[Data records]
◆ ◆ ◆ ◆ ◆ ◆ ◆

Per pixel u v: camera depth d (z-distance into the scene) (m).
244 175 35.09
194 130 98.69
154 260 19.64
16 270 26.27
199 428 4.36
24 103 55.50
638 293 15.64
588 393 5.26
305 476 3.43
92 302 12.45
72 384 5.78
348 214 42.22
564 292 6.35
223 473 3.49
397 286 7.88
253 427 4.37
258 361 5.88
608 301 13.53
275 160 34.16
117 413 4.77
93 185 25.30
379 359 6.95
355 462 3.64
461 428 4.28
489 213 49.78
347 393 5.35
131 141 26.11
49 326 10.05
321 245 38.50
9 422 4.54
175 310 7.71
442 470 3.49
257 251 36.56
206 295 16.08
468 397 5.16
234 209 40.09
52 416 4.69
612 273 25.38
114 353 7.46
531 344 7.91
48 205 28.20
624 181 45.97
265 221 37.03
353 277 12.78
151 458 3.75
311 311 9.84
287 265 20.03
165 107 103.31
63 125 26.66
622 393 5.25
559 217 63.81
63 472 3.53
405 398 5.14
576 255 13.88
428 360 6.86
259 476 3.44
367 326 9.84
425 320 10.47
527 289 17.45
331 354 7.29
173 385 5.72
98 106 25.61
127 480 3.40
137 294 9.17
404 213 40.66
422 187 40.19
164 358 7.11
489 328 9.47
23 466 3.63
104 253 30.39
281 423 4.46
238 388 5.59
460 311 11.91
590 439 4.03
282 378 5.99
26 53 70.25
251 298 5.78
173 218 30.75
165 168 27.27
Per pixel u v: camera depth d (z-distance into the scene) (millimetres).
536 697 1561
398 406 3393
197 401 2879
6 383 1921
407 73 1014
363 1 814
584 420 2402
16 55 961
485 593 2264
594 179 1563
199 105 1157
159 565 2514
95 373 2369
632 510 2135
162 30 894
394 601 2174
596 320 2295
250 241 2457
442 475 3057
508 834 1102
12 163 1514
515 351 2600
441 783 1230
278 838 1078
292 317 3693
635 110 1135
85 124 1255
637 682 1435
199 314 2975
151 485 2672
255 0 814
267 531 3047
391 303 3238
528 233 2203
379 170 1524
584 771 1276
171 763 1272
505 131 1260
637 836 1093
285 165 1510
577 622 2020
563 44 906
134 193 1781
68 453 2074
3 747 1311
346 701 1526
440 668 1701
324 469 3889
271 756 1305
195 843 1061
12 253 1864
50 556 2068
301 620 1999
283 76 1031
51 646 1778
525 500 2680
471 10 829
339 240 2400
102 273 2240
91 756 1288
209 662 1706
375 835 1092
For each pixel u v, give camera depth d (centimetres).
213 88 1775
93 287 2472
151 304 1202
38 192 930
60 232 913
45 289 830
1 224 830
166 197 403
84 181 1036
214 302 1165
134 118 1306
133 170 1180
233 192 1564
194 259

◆ ◆ ◆ ◆ ◆ ◆ ◆

### [Task description]
Taking the records above, retype every line from the one with "564 292 6.35" down to the one with "375 835 1092", exactly and with nothing else.

### [Response to the task]
564 292 6.35
223 473 3.49
397 286 7.88
253 427 4.37
258 361 5.88
608 301 13.53
275 160 34.16
117 413 4.77
93 185 25.30
379 359 6.95
355 462 3.64
461 428 4.28
489 213 49.78
347 393 5.35
131 141 26.11
49 326 10.05
321 245 38.50
9 422 4.54
175 310 7.71
442 470 3.49
257 251 36.56
206 295 16.08
468 397 5.16
234 209 40.09
52 416 4.69
612 273 25.38
114 353 7.46
531 344 7.91
48 205 28.20
624 181 45.97
265 221 37.03
353 277 12.78
151 458 3.75
311 311 9.84
287 265 20.03
165 107 103.31
63 125 26.66
622 393 5.25
559 217 63.81
63 472 3.53
405 398 5.14
576 255 13.88
428 360 6.86
259 476 3.44
367 326 9.84
425 320 10.47
527 289 17.45
331 354 7.29
173 385 5.72
98 106 25.61
127 480 3.40
137 294 9.17
404 213 40.66
422 187 40.19
164 358 7.11
489 328 9.47
23 466 3.63
104 253 30.39
281 423 4.46
238 388 5.59
460 311 11.91
590 439 4.03
282 378 5.99
26 53 70.25
251 298 5.78
173 218 30.75
165 168 27.27
Per pixel u v: camera depth d (z-distance into the scene) (millimetres).
536 697 1561
398 406 3393
197 401 2879
6 383 1921
407 73 1014
363 1 814
584 420 2402
16 55 961
485 593 2264
594 179 1563
199 105 1157
159 565 2514
95 373 2369
632 510 2135
162 30 894
394 601 2174
596 320 2295
250 241 2457
442 475 3057
508 834 1102
12 163 1514
515 351 2600
441 783 1230
278 838 1078
292 317 3693
635 110 1135
85 124 1255
637 682 1435
199 314 2975
151 485 2672
255 0 814
267 531 3047
391 303 3238
528 233 2203
379 170 1524
584 771 1276
171 763 1272
505 131 1260
637 836 1093
285 165 1510
577 622 2020
563 44 906
134 193 1781
68 453 2074
3 747 1311
346 701 1526
440 668 1701
324 469 3889
271 756 1305
195 843 1061
12 253 1864
50 556 2068
301 620 1999
283 76 1031
51 646 1778
525 500 2680
471 10 829
339 240 2400
102 273 2240
91 756 1288
209 662 1706
375 835 1092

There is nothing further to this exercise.